東野圭吾のベストセラーを読みました。つらい人生を歩む子どもたちの話。以下ネタバレ。
ひどい目にあわされていた子どもたちが、その境遇から抜け出すために犯罪に手を染めてしまい、太陽の下を堂々と歩くことができなくなるという話です。白夜の中を延々と行くような人生になってしまった、という意味で「白夜行」。

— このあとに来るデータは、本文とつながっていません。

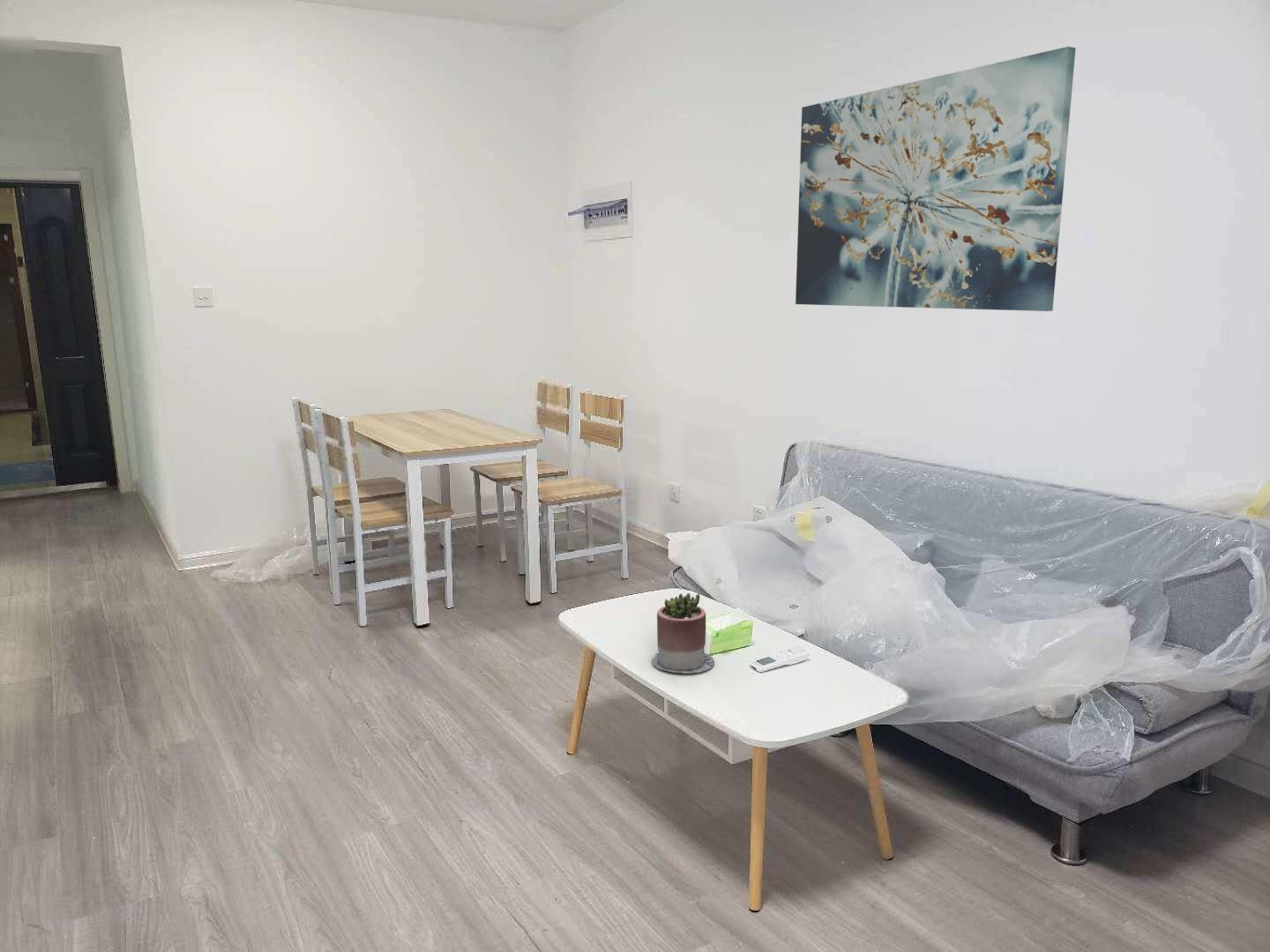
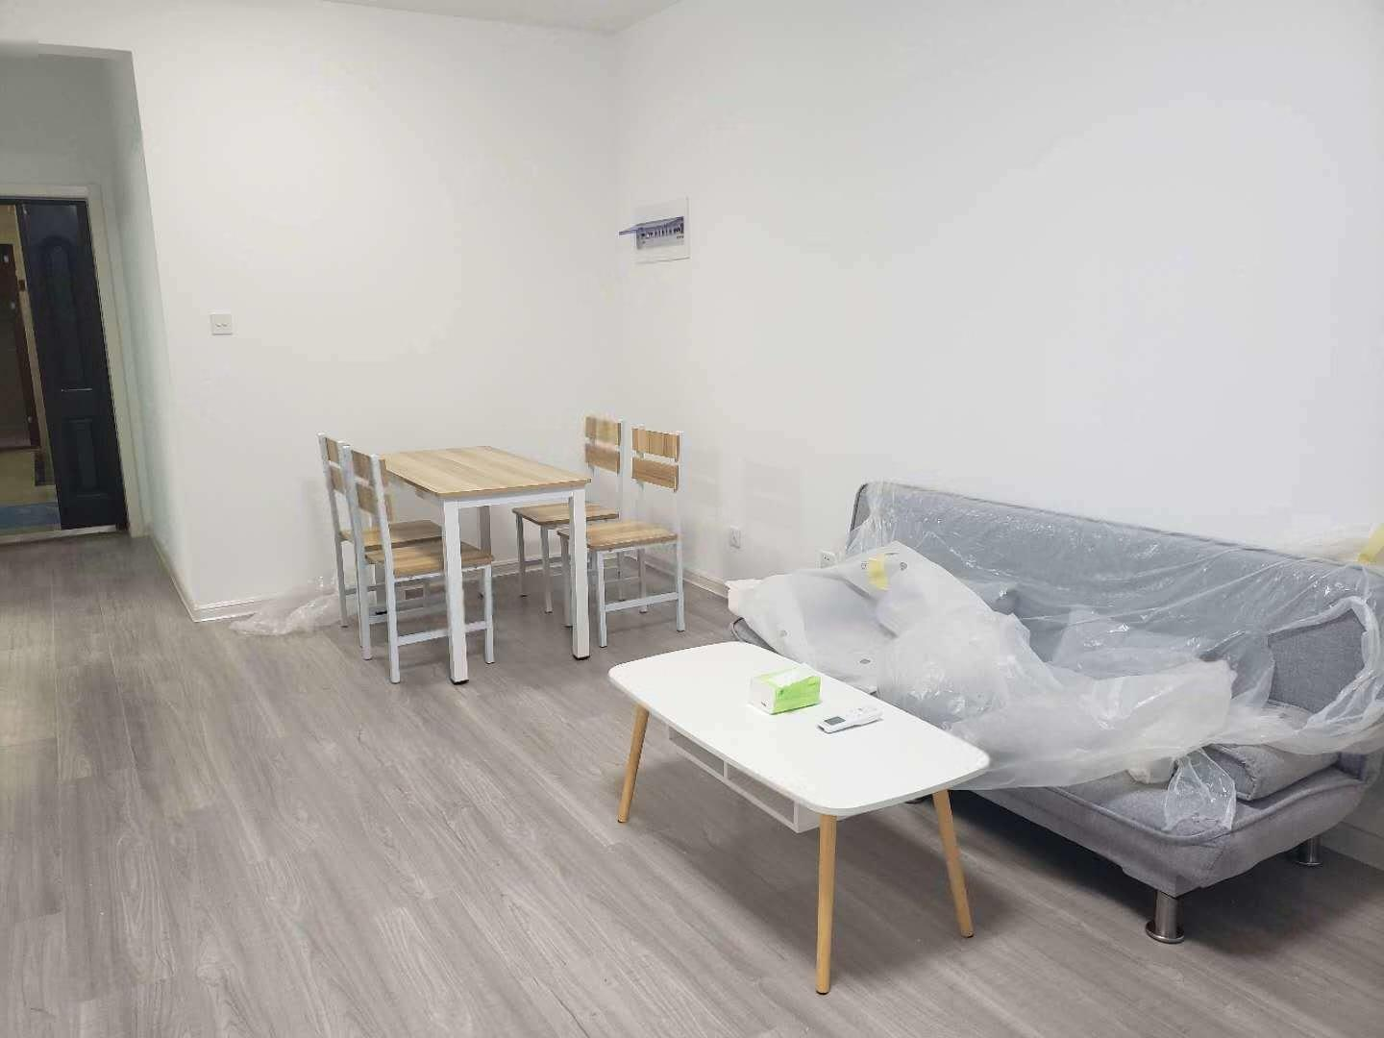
- succulent planter [651,592,715,674]
- wall art [795,46,1077,312]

やー、厳しい人生で大変だっていう中心軸は納得しながら読めたんだけど、その軸の周辺で、主人公たちがよけいな犯罪に手を出して、人を不幸な目にあわせていくのは、よくわからなかったなぁ。金目当てだったり、嫉妬からくる凶行だったりしたみたいだけど、それはもう太陽でも白夜でもなんでもない、ただの闇だよな。
よけいな犯罪の描写をぜんぶ削除して、単純な逃避行にしたほうが、すっきりしたんじゃないすかねぇ。そのほうが、テーマも明確になっただろうしね。たくさんの事件が描かれているんだけど、その一部は、興味本位でつけたされたもので、作品のなかで機能していない感じがしました。残念。
やー、しかしまぁ、東野圭吾の文章ってのは、徹底的に読みやすさを追求したものですね。とにかく読みやすい。個性をぜんぶ排除して、難しい文脈もとっぱらっている。文体の魅力ゼロですよ。書いてある内容だけで勝負。そのうえ、内容にも難しいテーマはついていないんだもんなー。この敷居の低さは本当にすごい。
この本はドラマ化されてドラマも人気が出たそうなんですが、それはすごくよくわかります。たぶん、東野圭吾の小説は、脚色しやすいんでしょう。原作に色がないからね。使えるアイテムがふんだんに用意されていて、なおかつ、原作者の色がない小説。映像化しやすいんだと思う。
や、そんなわけで、さまざまな事件が次々と起きる、飽きのこない小説でしたが、それらすべてをひとつに束ねるテーマがなくて、ちょっと残念でした。